Nowa wystawa na otwarcie dworu w podlaskim Skansenie

Piękno i różnorodność sztuki ludowej z terenu obecnego województwa podlaskiego można już podziwiać we wnętrzach dworu z Bobry Wielkiej. Najpiękniejszy z budynków w Podlaskim Muzeum Kultury Ludowej przeszedł remont, a "Sztuka Ludowa Podlasia" to jedna z dwóch wystaw, które zagoszczą w nim na stałe. Otwarcie miało miejsce w niedzielę, 9 grudnia.

fot. Podlaskie Muzeum Kultury Ludowej

fot. Podlaskie Muzeum Kultury Ludowej

Piękne przedmioty, między innymi z drewna, gliny, metalu czy słomy - prace twórców ludowych z północno - wschodniej Polski, zajmują poddasze i dwie sale na parterze budynku. Wystawa skomponowana jest tak, by jak najpełniej pokazać bogactwo sztuki ludowej. Każda z dziedzin reprezentowana jest przez kilka, a nawet kilkanaście eksponatów. Największą grupę tworzą zabytki drewniane.
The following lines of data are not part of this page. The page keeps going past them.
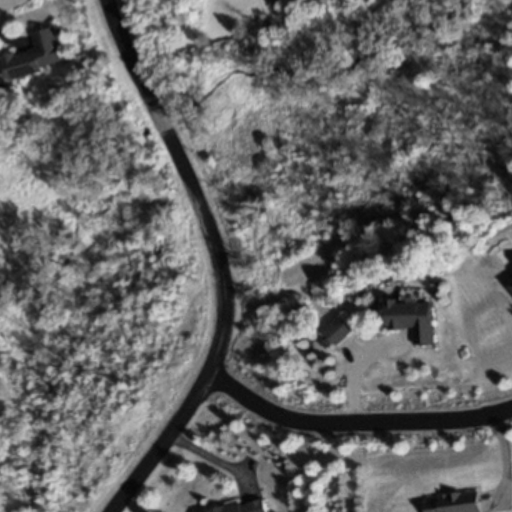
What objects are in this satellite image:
building: (35, 55)
road: (213, 261)
building: (511, 285)
building: (411, 319)
building: (338, 329)
road: (351, 424)
building: (452, 503)
building: (240, 507)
Są to zarówno rzeźby, jak też detale zdobnictwa architektonicznego, narzędzia, drążone albo żłobione naczynia i pojemniki. Część z nich wyróżnia się, nie tylko pięknym kształtem, ale też ryzowanymi ornamentami.

fot. Podlaskie Muzeum Kultury Ludowej

fot. Podlaskie Muzeum Kultury Ludowej

Zdecydowanie najwięcej jest naczyń glinianych. To materiał, który można uznać za jeden z symboli ludowego rękodzieła Białostocczyzny. W Czarnej Wsi Kościelnej do dziś działa kilka warsztatów garncarskich, których właściciele wytwarzają identyczne jak przed wiekami dzbanki i misy. To jedyne miejsce w Polsce, gdzie do dziś przetrwała tradycja wypalania tak zwanej ceramiki siwej.

Drewno i glina królują na poddaszu dworu z Bobry Wielkiej, gdzie łatwiej pomieścić przedmioty o niewielkich gabarytach. Można tam znaleźć też kosze czy narzędzia rybackie ze słomy i wikliny, pokaźny zbiór krzyży kowalskich oraz charakterystyczne dla regionu przykłady plastyki obrzędowej. To oprócz pisanek (lipskich i siemiatyckich), wycinanki służące do ozdoby gwiazd kolędniczych. Te ostatnie są wciąż nieodłącznym elementem świąt Bożego Narodzenia prawosławnych mieszkańców województwa.

Można zacząć zwiedzanie od poddasza i stamtąd udać się na parter, a jeśli ktoś woli odwrotną kolejność, zaraz po wejściu do dworu przywita go kolekcja tkanin. Najwięcej jest tych najsłynniejszych - dwuosnowowych. Są tym cenniejsze, że umiejętność ich wykonywania przetrwała na bardzo niewielkim obszarze. Tkaczki z Janowa i okolic, podobnie jak garncarze z Czarnej Wsi Kościelnej, są jedynymi w Polsce kontynuatorkami ginącej tradycji.

Autorem wystawy jest Wojciech Kowalczuk, a wszystkie przedmioty, które możemy na niej oglądać, pochodzą ze zbiorów Podlaskiego Muzeum Kultury Ludowej. Zanim instytucja powstała, gromadzili je przez dziesięciolecia pracownicy Białostockiego Muzeum Wsi i Działu Etnografii Muzeum Podlaskiego. Do tej pory większość z nich leżała w magazynach. Dzięki remontowi dworu z Bobry Wielkiej muzeum zyskało przestrzeń wystawienniczą odpowiednią do ich eksponowania.